22045번 - Chicken Farm 서브태스크다국어

Askhat is a young businessman. He realized that programming is not a very profitable business. Therefore, he decided to start a chicken farm.

On his farm, there are $n$ chickens that stand in a row. The $i$-th chicken can eat no more than $a_i$ grains. There are $m$ feeders, each one is described by the numbers $l_j$, $r_j$ and $c_j$. Chicken $i$ can eat from feeder $j$, if $l_j \le i \le r_j$, and all chickens in total can eat no more than $c_j$ grains from the $j$-th feeder.

As in any business, problems arise from nowhere. This time the government inspector came to his farm. He said that by current regulations, there should be at least two chickens that can eat from all feeders. In other words, there should be an integer $i$ such that $1 \le i \le n - 1$, and for all feeders $l_j \le i$ and $i + 1 \le r_j$. All feeders that don’t satisfy this property will be destroyed. Askhat asks you to find for each $i$ what the maximum number of grains can be fed to chickens if you leave only feeders, from which chickens $i$ and $i + 1$ can eat.

The first line contains a single integer $t$ — the number of tests in the input ($1 \le t \le 2\,000$).

The following lines describe the given tests. The first line of each test contains two integers $n$ and $m$ — the number of chickens and the number of feeders, respectively ($1 \le n \le 2\,000$, $1 \le m \le 100\,000$). The following line contains $n$ integers $a_i$ — the maximum number of grains that the $i$-th chicken can eat ($0 \le a_i \le 10^9$). The following $m$ lines contain three integers each $l_j$, $r_j$, and $c_j$ describing the $j$-th feeder ($1 \le l_j \le r_j \le n$, $0 \le c_j \le 10^9$).

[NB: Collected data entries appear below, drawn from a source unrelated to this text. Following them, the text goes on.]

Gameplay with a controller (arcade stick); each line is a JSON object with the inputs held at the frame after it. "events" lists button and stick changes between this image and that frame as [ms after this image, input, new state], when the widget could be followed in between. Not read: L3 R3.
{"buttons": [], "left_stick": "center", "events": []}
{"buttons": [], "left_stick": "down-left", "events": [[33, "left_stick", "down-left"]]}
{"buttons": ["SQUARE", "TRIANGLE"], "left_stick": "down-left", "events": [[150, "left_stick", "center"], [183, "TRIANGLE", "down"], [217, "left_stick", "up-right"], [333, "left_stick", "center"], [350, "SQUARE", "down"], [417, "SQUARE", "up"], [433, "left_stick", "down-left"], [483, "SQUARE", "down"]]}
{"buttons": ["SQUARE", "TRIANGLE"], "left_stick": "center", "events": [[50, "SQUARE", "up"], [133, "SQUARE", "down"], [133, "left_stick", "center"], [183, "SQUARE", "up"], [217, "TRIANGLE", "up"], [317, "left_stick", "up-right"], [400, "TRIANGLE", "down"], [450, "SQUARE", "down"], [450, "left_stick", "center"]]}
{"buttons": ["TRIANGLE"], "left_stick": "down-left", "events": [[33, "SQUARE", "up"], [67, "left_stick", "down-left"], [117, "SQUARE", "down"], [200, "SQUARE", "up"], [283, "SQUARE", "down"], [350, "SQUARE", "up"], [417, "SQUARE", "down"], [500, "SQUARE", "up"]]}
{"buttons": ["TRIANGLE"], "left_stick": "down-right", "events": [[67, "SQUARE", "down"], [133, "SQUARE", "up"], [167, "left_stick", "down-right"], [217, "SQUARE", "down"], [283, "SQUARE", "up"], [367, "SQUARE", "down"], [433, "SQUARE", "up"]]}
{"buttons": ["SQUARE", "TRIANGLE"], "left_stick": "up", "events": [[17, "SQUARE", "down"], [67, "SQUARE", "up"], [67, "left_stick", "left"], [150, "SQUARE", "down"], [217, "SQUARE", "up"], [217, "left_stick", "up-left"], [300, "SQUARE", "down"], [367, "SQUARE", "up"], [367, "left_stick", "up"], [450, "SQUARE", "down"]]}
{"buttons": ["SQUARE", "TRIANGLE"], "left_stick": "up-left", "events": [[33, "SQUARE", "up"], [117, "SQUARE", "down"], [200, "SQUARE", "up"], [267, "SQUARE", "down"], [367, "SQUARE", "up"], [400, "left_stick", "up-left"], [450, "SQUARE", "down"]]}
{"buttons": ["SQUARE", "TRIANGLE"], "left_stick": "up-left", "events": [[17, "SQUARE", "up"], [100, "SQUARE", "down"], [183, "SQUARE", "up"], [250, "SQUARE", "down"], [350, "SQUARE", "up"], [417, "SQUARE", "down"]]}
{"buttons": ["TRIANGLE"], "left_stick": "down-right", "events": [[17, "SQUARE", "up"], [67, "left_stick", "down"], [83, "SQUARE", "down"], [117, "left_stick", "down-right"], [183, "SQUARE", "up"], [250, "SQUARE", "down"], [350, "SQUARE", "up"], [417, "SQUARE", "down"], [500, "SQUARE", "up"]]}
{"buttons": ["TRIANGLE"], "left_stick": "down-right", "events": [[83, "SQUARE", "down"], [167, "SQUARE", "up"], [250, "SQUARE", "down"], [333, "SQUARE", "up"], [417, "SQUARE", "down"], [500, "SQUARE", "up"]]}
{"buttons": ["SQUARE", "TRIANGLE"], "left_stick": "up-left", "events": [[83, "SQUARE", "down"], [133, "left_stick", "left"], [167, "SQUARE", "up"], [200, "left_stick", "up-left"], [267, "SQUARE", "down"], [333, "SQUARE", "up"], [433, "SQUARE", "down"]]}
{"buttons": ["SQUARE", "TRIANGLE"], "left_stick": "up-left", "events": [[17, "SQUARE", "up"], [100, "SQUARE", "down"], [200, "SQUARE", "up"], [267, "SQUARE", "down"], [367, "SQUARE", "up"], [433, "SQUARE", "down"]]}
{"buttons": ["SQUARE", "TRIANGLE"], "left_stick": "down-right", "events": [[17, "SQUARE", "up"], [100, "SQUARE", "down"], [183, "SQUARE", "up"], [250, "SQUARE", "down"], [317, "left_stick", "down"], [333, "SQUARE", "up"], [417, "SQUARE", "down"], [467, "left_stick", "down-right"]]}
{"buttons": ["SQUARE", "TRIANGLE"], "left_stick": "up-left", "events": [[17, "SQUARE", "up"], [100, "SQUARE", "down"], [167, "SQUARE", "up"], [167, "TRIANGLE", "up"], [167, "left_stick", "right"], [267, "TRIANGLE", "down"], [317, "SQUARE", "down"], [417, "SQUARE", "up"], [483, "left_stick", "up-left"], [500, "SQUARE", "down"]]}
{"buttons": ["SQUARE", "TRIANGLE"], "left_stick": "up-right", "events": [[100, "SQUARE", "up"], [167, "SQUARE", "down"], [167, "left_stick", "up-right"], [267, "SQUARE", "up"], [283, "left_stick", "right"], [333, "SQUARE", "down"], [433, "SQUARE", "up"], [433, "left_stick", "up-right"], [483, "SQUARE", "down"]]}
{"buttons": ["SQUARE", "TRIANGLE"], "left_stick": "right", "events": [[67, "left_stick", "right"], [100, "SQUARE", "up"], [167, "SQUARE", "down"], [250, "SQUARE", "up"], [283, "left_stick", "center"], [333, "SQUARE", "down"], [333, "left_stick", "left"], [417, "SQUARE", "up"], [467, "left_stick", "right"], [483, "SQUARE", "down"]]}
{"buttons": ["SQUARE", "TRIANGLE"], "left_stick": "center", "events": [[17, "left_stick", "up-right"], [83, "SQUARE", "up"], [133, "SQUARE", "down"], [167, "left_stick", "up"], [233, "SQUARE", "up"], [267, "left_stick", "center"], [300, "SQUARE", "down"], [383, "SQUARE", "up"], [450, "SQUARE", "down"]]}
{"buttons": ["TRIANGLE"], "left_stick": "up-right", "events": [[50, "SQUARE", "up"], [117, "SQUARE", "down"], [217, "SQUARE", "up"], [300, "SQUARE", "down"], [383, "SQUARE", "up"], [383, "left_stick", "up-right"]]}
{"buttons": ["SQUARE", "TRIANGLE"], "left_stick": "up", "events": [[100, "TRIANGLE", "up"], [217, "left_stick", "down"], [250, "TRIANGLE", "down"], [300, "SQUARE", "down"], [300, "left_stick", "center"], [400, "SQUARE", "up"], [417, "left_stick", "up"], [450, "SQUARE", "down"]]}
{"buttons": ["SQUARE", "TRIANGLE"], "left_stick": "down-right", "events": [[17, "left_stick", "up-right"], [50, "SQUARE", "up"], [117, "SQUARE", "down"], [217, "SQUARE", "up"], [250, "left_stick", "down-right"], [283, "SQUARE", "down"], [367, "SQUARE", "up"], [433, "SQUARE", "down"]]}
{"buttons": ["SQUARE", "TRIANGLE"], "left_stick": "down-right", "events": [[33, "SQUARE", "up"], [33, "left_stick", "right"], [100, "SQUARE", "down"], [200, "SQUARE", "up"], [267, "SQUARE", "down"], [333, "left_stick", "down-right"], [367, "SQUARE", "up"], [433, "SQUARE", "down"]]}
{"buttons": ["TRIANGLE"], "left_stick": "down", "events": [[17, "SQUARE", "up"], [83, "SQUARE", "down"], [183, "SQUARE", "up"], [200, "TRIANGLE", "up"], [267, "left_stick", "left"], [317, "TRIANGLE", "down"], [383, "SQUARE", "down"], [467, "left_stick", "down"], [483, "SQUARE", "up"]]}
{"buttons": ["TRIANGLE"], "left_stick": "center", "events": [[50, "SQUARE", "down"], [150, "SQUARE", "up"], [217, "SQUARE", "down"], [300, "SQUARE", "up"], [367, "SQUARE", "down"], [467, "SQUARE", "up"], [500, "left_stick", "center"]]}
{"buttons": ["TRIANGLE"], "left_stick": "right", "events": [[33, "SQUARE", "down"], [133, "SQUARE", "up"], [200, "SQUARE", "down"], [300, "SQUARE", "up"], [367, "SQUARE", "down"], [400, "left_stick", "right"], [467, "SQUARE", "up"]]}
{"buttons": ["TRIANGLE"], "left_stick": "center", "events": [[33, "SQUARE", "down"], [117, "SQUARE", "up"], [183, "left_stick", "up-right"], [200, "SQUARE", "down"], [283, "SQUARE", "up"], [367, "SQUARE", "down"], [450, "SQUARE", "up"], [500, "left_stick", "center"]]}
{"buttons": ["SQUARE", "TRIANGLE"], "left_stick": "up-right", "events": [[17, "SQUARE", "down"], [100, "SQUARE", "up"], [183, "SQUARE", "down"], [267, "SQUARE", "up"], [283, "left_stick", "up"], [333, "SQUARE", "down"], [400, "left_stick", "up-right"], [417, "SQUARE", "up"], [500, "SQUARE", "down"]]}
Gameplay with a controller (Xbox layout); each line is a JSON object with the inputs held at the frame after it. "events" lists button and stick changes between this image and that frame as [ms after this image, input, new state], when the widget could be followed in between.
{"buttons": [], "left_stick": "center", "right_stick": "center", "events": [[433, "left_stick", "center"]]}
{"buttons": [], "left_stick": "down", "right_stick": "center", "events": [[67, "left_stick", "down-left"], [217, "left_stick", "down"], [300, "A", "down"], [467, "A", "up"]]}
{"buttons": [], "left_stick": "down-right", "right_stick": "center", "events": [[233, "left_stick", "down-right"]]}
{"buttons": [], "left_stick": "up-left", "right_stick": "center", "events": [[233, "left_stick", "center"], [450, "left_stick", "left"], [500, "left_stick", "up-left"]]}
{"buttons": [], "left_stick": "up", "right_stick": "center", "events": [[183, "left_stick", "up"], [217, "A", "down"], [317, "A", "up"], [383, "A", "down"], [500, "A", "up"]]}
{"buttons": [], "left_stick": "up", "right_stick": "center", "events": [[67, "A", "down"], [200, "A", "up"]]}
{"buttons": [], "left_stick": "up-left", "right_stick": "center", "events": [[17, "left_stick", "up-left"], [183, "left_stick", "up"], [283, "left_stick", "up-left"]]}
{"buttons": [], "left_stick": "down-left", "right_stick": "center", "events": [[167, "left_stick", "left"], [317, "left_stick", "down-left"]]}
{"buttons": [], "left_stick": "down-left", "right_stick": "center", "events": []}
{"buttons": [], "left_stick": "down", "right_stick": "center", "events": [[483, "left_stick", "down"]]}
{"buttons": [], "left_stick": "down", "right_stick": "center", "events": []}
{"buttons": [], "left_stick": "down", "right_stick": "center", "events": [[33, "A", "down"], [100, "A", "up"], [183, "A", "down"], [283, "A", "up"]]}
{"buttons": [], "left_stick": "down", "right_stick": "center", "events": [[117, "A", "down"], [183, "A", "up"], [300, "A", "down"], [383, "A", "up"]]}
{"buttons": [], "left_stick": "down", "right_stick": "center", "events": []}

The total sum of all $n$ in the input doesn’t exceed $2\,000$.

The total sum of all $m$ in the input doesn’t exceed $100\,000$.

The total sum of all $n \cdot m$ in the input doesn’t exceed $10^7$.

For each test print $n-1$ integers: the $i$-th of these integers should equal to the maximum number of grains that can be fed to chickens if you leave only feeders with $l_j \le i$ and $r_j \ge i + 1$.

If you leave the feeders, from which chickens $1$ and $2$ can eat, then only the first feeder will remain. In this case, you can feed the first chicken all the grains from it, and four grains will be fed.

Similarly, if you leave the feeders, from which the second and third chickens can eat.

If you leave the feeders, from which chickens $3$ and $4$ can eat, then all the feeders will remain. Then you can feed the first chicken grains from the first feeder, and the third and fourth chickens grains from the remaining feeders. Thus, nine grains will be fed.

In the last case, you leave the feeders, from which chickens $4$ and $5$ can eat. Only the second feeder will remain. You can feed all grains from it.